» **Exercise description**: If a line in the records below holds the word "wrist", copy it.

» **Provided data**:
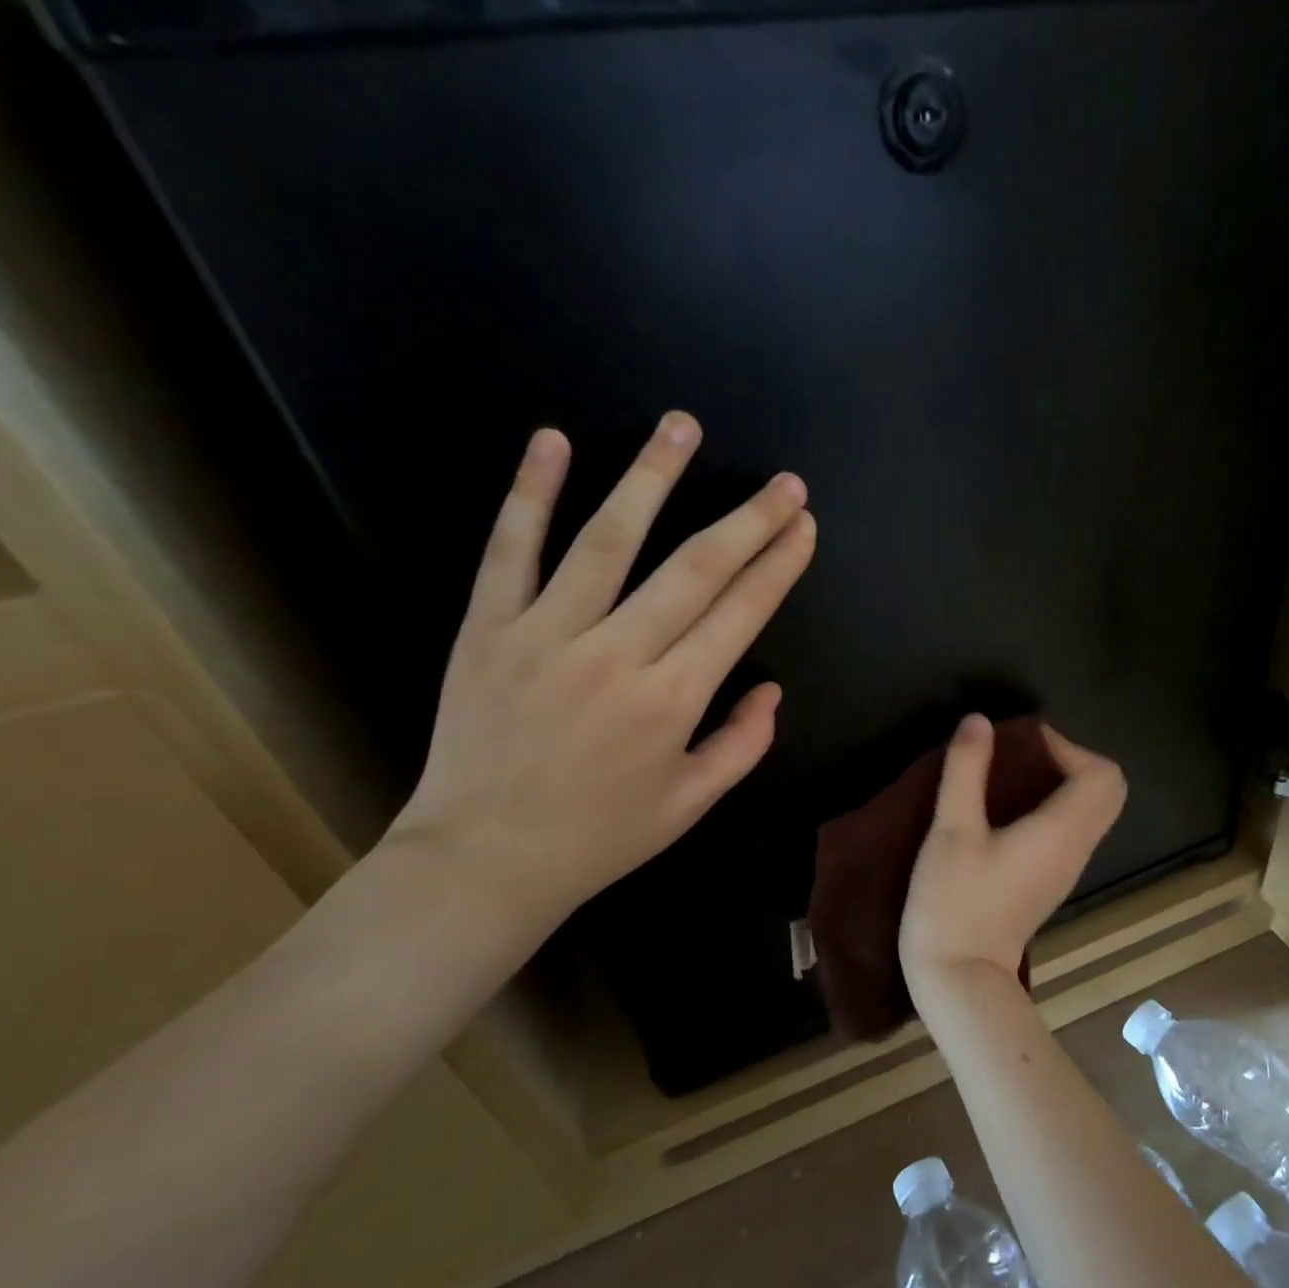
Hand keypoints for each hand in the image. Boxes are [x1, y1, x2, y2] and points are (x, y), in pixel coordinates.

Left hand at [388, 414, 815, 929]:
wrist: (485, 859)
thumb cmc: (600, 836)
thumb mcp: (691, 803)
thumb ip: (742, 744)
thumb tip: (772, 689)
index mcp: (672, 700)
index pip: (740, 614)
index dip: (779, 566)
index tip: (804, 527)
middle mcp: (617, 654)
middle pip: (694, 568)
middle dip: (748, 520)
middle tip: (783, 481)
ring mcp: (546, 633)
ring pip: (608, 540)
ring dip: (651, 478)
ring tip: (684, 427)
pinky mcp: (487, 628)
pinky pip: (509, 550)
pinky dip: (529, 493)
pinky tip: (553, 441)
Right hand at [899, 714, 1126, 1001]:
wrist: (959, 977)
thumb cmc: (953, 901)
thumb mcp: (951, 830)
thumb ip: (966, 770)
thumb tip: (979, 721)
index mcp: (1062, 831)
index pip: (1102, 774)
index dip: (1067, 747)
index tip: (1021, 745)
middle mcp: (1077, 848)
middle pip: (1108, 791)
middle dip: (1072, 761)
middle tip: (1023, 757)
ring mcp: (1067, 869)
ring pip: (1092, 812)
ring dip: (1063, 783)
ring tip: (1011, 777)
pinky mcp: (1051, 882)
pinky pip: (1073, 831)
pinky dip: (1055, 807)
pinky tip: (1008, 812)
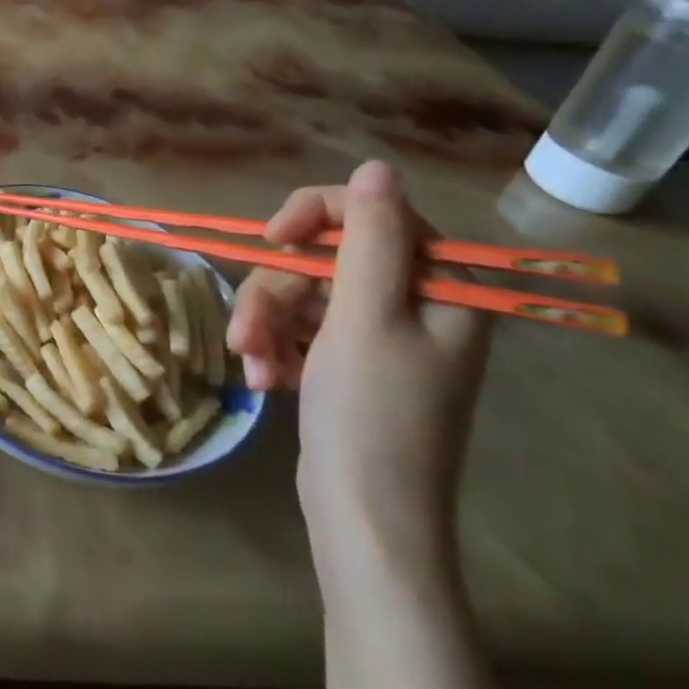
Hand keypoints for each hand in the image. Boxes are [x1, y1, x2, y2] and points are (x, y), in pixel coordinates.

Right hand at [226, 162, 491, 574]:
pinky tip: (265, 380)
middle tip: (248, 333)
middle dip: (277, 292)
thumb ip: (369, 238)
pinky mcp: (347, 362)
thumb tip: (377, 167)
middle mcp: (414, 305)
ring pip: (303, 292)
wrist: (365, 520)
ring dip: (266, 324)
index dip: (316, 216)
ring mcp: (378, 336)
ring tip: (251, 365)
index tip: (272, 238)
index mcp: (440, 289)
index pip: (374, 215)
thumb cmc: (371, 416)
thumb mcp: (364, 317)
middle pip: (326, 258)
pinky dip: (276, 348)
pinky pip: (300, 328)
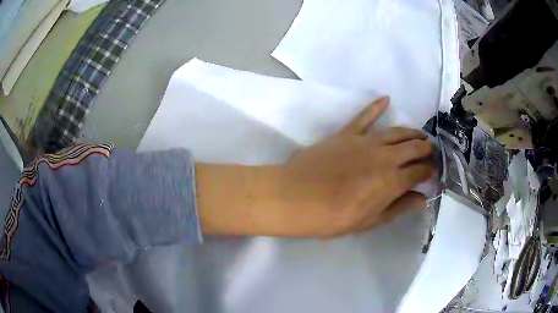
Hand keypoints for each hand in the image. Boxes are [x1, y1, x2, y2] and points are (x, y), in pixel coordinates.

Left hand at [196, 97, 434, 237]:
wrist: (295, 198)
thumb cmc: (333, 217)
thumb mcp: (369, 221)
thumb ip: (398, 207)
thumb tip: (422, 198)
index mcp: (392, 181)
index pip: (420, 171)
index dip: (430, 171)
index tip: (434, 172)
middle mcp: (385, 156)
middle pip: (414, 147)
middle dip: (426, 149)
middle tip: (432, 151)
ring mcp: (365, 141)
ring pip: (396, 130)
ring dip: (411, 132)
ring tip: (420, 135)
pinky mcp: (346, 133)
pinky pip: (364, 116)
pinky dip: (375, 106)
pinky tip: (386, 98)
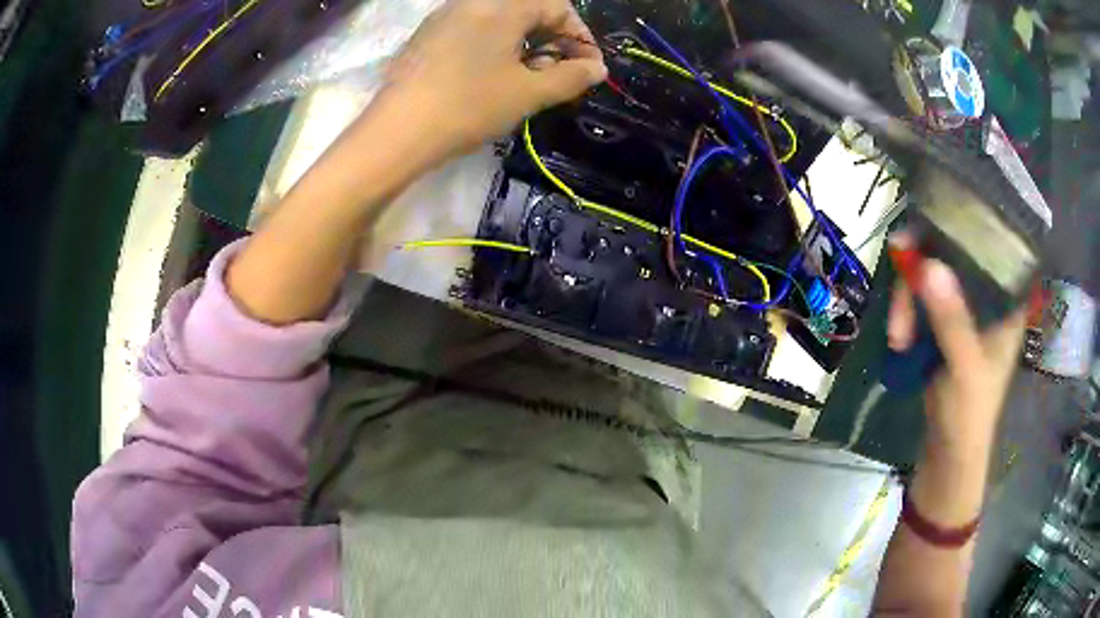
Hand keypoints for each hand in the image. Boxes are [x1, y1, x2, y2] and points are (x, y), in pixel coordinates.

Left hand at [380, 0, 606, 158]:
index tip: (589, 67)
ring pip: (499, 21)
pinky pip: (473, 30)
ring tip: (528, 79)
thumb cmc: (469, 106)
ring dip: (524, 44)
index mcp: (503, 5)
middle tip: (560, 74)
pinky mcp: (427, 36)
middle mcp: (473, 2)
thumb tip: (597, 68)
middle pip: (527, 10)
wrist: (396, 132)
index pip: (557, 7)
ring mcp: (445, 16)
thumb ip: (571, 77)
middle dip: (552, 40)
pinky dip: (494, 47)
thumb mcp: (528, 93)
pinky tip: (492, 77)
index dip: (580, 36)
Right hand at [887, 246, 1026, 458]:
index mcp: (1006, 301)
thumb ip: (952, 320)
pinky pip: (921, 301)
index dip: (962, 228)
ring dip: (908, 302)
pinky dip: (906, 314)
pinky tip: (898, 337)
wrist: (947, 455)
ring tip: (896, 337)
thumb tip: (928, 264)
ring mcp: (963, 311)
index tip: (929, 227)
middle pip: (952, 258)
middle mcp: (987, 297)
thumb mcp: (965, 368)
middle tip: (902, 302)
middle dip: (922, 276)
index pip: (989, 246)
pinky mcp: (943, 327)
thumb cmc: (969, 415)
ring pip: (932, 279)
==
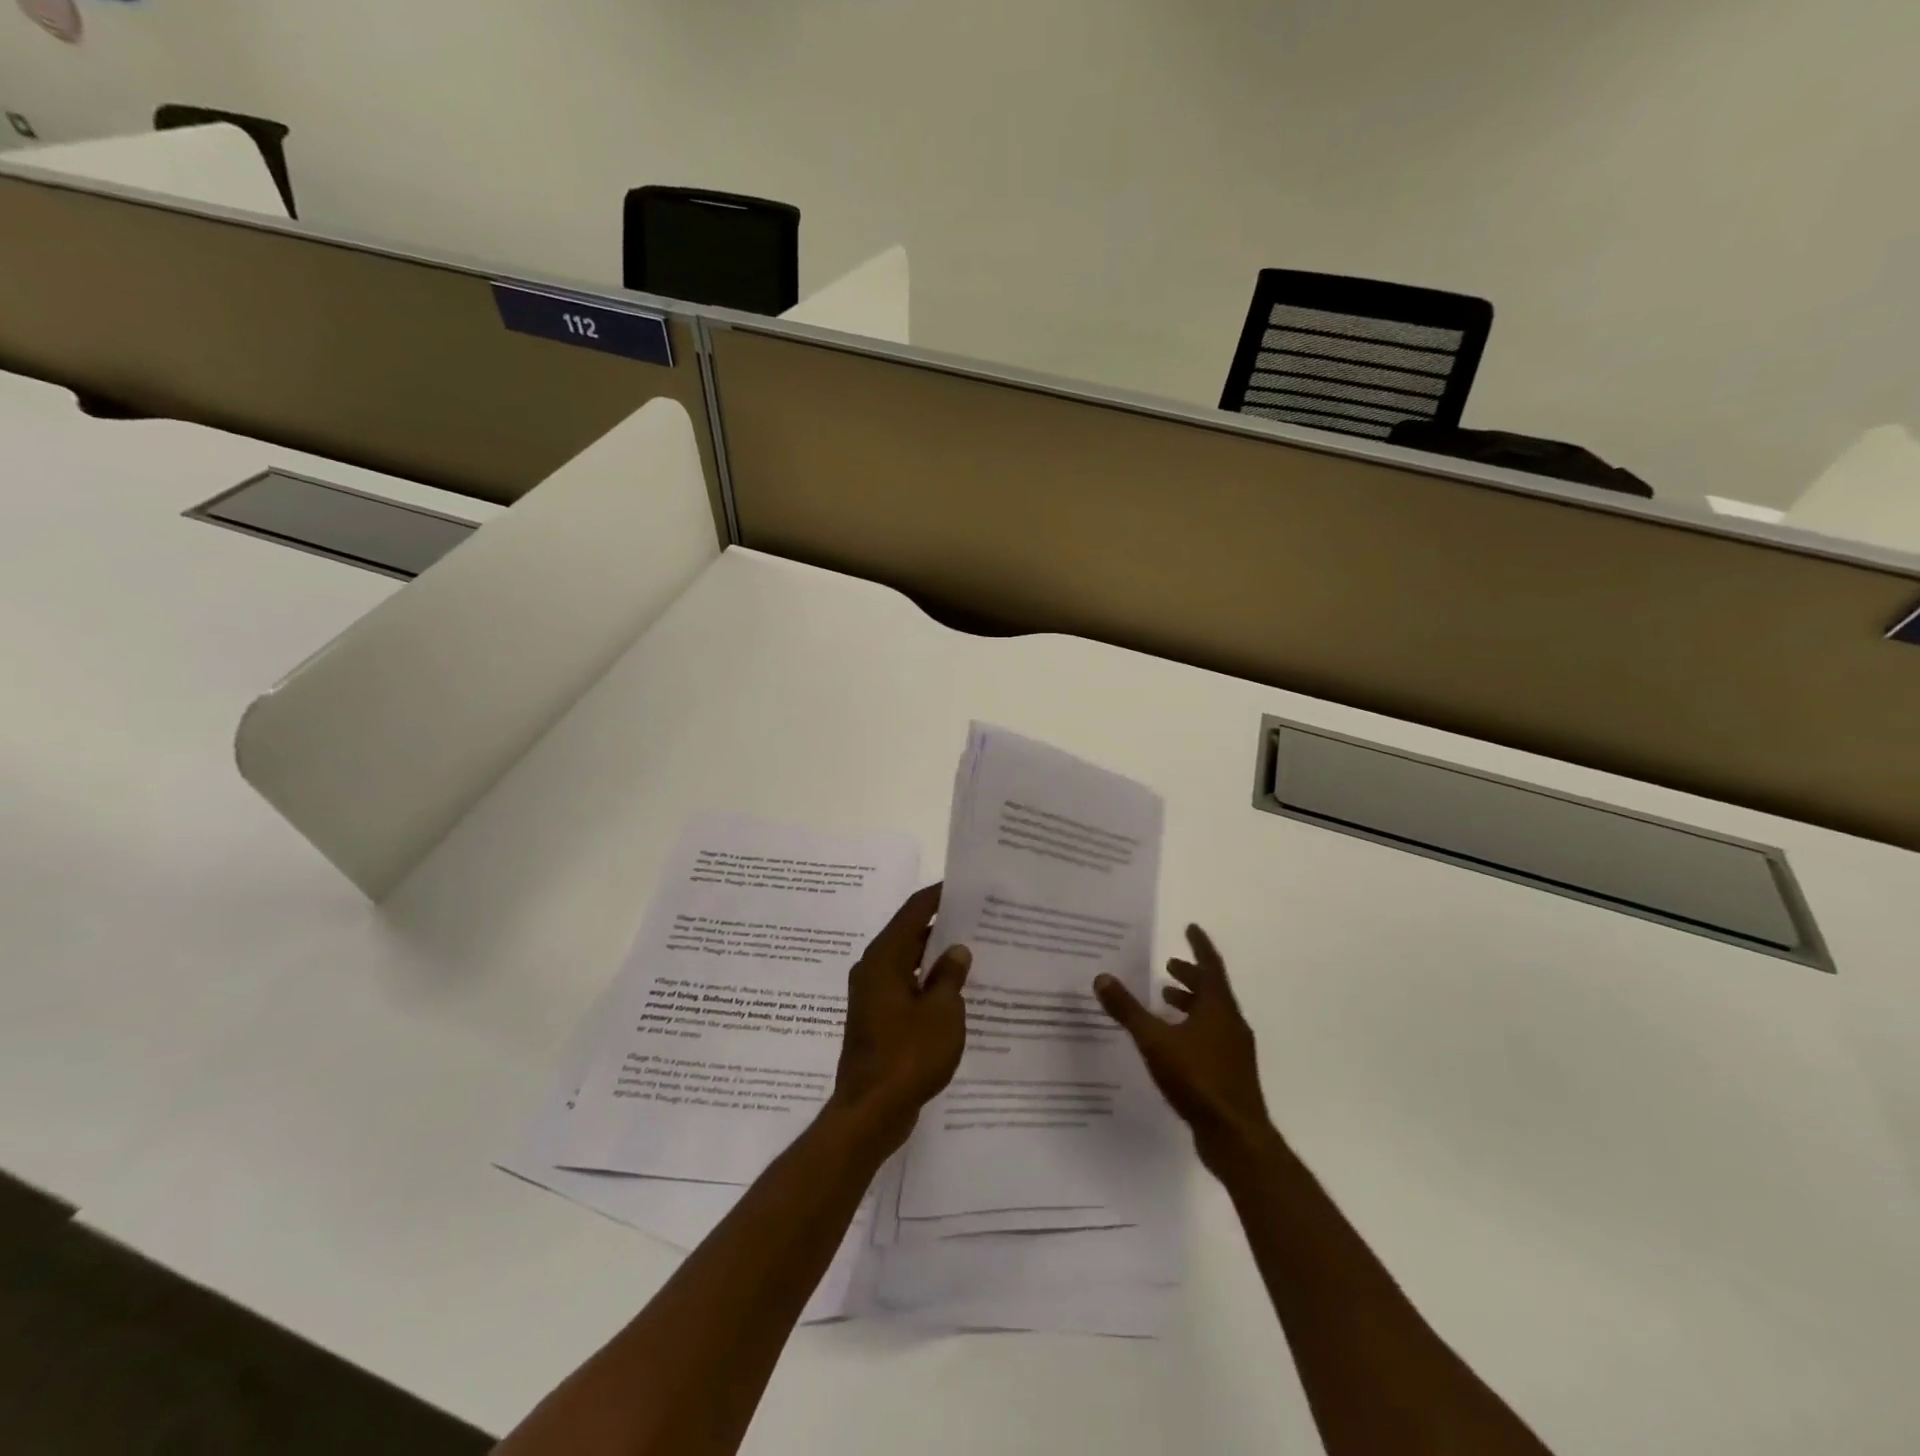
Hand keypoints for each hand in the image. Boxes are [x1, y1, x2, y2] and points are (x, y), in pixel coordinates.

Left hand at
--
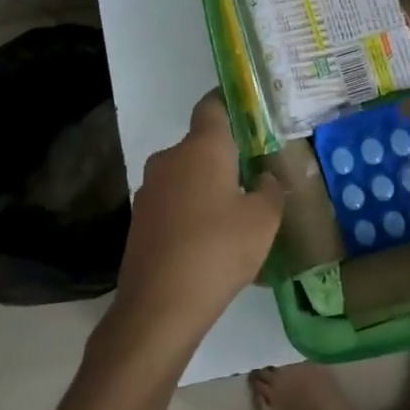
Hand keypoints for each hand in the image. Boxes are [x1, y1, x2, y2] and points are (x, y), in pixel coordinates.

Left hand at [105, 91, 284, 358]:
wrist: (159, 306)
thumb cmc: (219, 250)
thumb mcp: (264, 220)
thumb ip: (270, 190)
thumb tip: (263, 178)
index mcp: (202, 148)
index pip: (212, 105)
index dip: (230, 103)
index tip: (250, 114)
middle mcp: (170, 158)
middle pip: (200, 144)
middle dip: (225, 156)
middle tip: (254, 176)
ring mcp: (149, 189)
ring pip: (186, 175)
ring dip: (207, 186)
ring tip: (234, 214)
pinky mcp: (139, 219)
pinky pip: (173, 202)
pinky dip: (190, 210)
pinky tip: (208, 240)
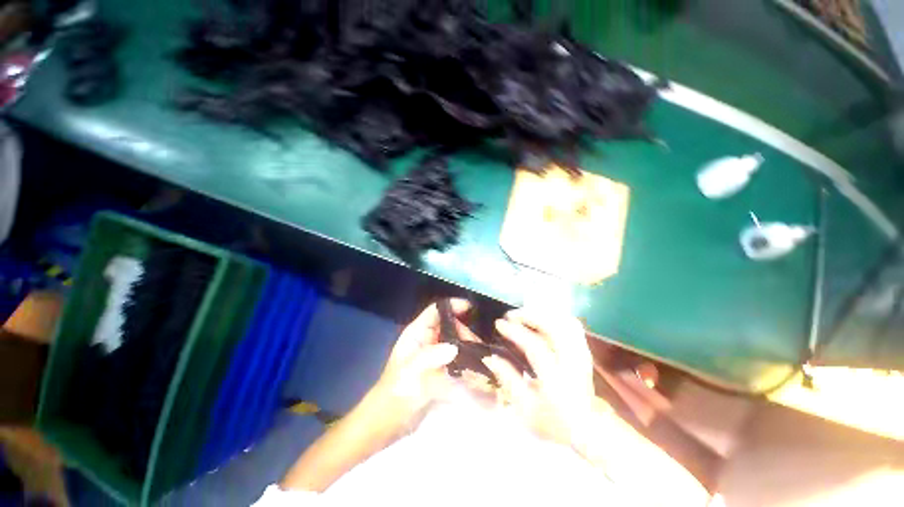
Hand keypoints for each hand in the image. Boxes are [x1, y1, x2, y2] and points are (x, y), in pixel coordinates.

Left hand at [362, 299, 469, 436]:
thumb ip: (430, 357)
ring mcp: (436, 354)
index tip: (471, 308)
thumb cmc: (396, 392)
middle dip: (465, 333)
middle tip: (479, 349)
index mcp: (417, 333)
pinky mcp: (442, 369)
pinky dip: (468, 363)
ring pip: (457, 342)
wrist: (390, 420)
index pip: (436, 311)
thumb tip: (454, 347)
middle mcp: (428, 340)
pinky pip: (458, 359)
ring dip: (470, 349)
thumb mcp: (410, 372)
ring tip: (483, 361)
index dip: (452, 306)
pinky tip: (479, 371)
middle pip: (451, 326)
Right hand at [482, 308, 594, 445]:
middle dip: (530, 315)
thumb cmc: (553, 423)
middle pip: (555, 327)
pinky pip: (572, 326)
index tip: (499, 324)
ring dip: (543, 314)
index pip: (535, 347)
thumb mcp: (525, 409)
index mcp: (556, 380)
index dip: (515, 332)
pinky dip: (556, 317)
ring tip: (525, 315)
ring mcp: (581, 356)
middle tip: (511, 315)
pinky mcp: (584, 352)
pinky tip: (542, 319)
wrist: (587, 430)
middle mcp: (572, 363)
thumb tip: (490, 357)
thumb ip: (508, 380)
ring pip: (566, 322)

» **Reply**:
wrist: (485, 859)
wrist: (959, 977)
wrist: (365, 520)
wrist: (295, 198)
wrist: (396, 132)
wrist: (947, 455)
wrist: (159, 306)
wrist: (390, 420)
wrist: (587, 430)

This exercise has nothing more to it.